■ Provided material:
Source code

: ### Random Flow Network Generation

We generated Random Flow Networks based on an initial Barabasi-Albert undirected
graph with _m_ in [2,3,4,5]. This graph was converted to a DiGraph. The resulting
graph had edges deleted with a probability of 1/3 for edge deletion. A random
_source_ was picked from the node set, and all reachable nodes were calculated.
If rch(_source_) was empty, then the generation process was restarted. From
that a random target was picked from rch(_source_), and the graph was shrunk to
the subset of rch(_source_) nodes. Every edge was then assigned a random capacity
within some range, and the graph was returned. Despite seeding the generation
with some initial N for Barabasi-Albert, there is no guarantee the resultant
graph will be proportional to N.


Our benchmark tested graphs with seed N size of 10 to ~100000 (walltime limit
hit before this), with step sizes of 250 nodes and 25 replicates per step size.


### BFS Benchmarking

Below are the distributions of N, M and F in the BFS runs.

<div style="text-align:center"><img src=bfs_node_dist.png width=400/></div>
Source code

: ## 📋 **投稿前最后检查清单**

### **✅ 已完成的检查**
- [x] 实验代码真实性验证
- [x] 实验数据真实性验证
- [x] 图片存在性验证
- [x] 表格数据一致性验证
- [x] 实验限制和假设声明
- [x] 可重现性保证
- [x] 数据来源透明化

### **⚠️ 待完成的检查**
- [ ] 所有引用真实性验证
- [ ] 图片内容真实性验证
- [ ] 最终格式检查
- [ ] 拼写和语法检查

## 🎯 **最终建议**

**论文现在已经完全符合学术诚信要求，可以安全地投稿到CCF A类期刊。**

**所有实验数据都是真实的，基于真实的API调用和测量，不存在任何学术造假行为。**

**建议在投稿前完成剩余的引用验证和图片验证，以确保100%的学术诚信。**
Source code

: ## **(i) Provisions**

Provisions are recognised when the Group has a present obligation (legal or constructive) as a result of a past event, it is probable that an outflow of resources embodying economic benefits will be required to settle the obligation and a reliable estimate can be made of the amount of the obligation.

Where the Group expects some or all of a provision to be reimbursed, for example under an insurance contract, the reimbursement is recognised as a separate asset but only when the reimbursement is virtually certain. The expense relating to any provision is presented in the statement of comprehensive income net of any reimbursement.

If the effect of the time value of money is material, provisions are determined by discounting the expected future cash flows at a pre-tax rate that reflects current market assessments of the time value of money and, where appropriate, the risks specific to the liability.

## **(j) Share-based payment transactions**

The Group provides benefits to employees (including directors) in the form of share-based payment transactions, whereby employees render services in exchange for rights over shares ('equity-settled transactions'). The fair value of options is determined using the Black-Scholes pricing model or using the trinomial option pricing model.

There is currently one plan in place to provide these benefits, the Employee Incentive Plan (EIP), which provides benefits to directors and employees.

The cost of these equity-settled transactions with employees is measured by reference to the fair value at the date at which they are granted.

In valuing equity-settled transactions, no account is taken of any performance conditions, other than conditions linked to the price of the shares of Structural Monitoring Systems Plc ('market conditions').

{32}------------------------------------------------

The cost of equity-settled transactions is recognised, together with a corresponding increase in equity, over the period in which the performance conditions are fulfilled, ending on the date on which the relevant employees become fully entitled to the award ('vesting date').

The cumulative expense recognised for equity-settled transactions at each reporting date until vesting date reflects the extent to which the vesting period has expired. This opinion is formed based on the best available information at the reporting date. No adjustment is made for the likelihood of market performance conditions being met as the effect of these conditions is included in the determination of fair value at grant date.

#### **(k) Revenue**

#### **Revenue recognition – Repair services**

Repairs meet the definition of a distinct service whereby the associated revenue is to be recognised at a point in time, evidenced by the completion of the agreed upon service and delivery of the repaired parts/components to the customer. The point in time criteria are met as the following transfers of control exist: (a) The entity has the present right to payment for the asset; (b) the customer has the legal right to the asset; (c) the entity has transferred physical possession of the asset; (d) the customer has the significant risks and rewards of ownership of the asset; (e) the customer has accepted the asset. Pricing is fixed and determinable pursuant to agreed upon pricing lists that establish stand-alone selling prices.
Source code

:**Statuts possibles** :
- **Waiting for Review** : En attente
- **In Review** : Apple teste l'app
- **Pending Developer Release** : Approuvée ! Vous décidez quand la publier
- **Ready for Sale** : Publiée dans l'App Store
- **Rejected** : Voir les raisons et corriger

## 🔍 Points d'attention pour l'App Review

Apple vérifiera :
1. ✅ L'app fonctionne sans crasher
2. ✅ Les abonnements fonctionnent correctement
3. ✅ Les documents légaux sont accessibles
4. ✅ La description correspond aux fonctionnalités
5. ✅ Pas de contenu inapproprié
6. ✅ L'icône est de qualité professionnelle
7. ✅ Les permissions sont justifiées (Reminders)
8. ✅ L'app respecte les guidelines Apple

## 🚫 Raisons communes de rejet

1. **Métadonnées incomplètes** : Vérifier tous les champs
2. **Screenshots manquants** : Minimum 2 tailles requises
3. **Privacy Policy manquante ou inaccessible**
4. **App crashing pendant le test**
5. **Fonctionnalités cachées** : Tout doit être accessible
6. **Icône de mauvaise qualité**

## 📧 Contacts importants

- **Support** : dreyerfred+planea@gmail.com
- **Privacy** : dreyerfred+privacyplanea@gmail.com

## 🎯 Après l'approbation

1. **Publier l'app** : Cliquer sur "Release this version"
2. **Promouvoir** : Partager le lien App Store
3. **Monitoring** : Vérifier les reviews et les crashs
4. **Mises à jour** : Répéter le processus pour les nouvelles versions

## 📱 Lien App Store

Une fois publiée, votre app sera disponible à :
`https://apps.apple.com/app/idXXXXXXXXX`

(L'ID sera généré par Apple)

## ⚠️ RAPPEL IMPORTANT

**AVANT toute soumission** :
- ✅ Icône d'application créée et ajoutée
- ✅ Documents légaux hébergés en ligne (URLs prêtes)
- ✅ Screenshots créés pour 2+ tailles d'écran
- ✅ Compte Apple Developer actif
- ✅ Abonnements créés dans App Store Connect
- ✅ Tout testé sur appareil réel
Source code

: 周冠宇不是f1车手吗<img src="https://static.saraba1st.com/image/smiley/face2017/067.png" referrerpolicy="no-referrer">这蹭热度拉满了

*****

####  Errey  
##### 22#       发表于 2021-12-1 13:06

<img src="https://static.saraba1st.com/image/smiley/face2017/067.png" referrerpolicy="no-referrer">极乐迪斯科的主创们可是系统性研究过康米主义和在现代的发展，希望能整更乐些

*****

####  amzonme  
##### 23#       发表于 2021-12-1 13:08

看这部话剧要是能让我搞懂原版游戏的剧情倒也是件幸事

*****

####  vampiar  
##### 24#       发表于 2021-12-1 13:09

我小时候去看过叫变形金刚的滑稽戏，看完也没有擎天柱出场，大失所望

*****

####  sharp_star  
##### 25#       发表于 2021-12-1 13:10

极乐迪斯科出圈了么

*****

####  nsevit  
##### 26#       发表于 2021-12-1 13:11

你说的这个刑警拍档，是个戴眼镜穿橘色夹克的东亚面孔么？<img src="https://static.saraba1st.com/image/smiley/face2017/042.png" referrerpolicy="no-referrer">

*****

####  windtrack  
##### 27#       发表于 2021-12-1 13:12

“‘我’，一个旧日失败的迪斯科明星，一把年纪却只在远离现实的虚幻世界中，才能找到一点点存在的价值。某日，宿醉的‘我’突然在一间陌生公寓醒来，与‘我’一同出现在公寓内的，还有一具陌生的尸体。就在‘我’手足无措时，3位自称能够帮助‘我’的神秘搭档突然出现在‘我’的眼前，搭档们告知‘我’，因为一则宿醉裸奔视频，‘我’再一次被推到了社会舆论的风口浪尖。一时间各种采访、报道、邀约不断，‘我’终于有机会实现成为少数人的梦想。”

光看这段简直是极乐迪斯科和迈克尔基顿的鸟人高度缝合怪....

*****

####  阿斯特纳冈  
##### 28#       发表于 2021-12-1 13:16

■ Task instructions: Show every line of the material that contains the word "Privacy".

■ Result:
3. **Privacy Policy manquante ou inaccessible**
- **Privacy** : dreyerfred+privacyplanea@gmail.com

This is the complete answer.